++++ Supplied material ++++

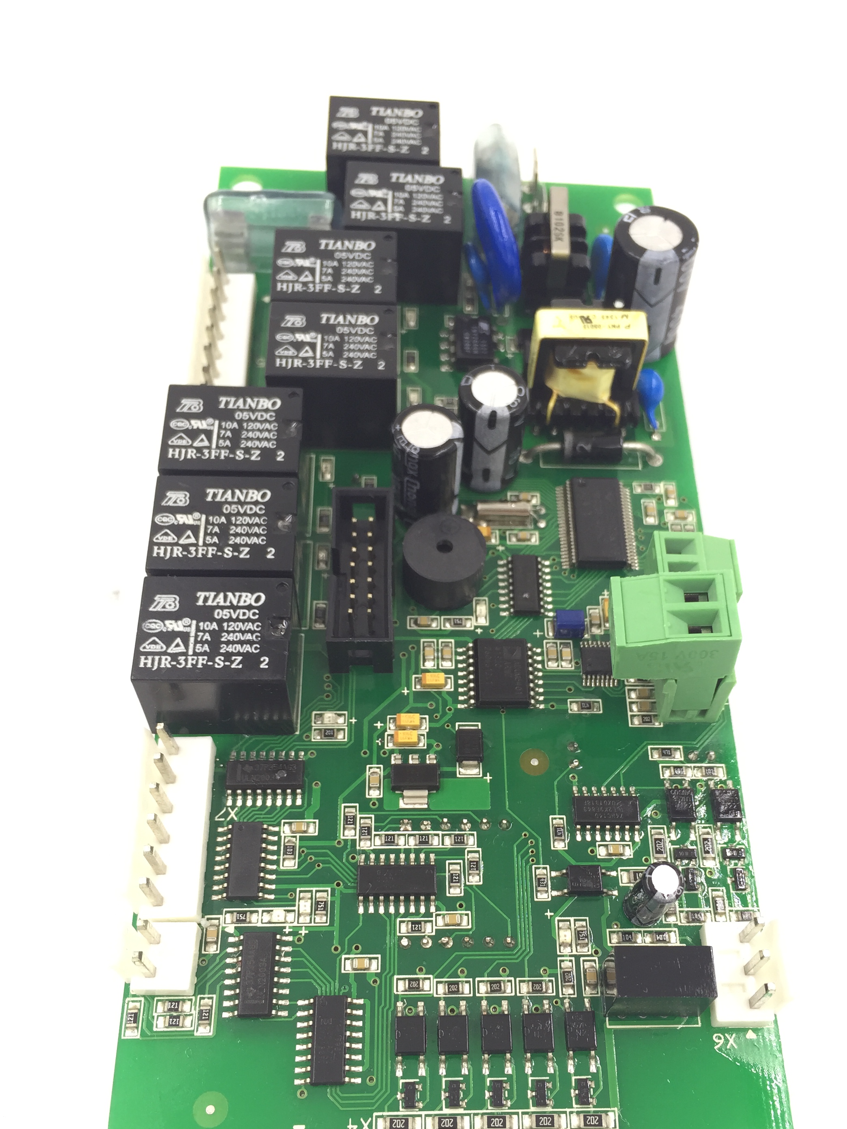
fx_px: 1109
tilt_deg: -65.3
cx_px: 484
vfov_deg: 53.7
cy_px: 655
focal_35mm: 34
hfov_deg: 41.7
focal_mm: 4.15
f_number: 2.2
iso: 40
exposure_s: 1/100
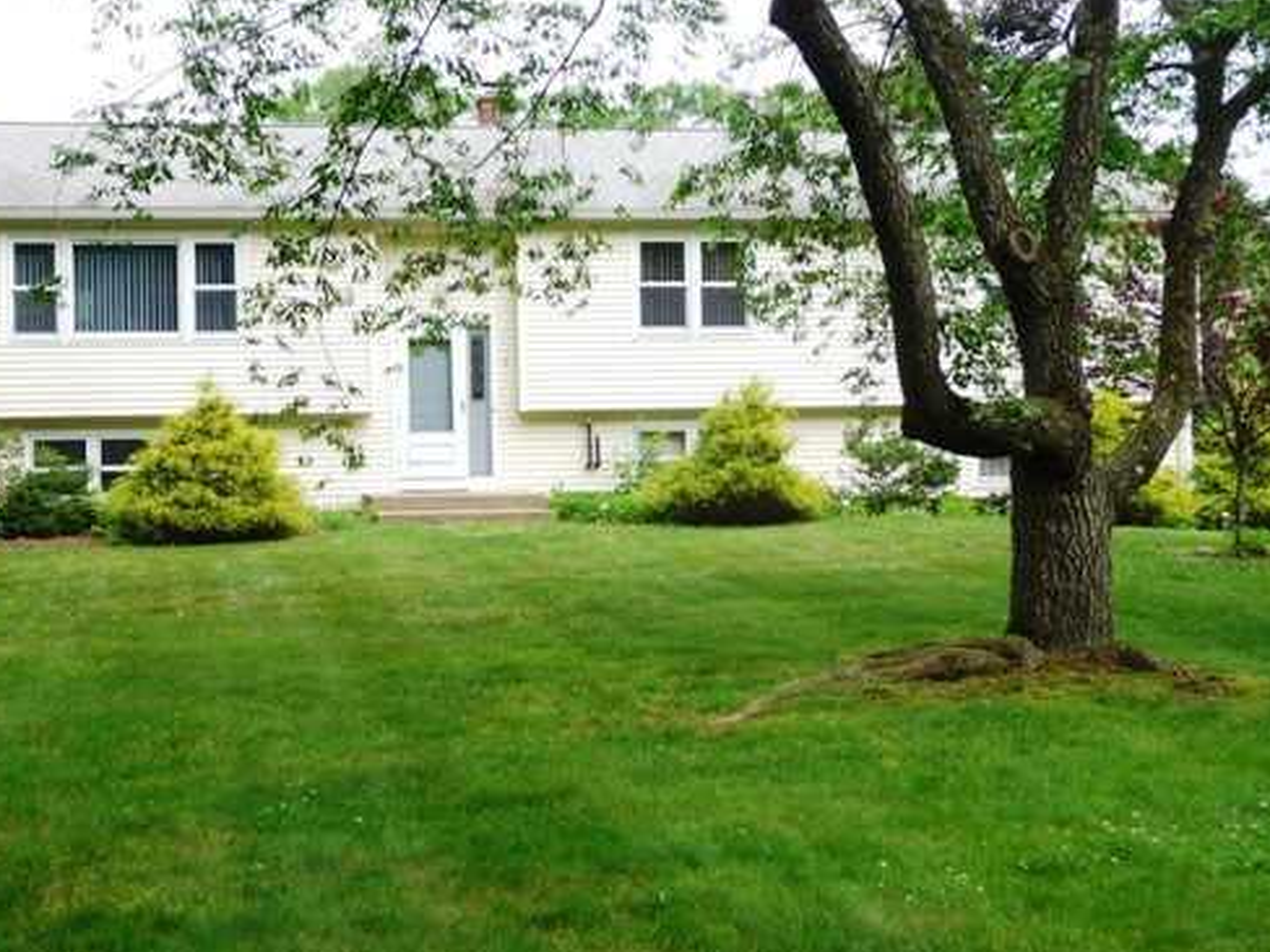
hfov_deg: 32.6
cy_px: 429
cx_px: 507
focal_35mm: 59
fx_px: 2165
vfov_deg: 24.8
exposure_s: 1/160
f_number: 4.1
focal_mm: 7.6
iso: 100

++++

Repeat the material above word for word and skip every image in it.

fx_px: 1109
tilt_deg: -65.3
cx_px: 484
vfov_deg: 53.7
cy_px: 655
focal_35mm: 34
hfov_deg: 41.7
focal_mm: 4.15
f_number: 2.2
iso: 40
exposure_s: 1/100
hfov_deg: 32.6
cy_px: 429
cx_px: 507
focal_35mm: 59
fx_px: 2165
vfov_deg: 24.8
exposure_s: 1/160
f_number: 4.1
focal_mm: 7.6
iso: 100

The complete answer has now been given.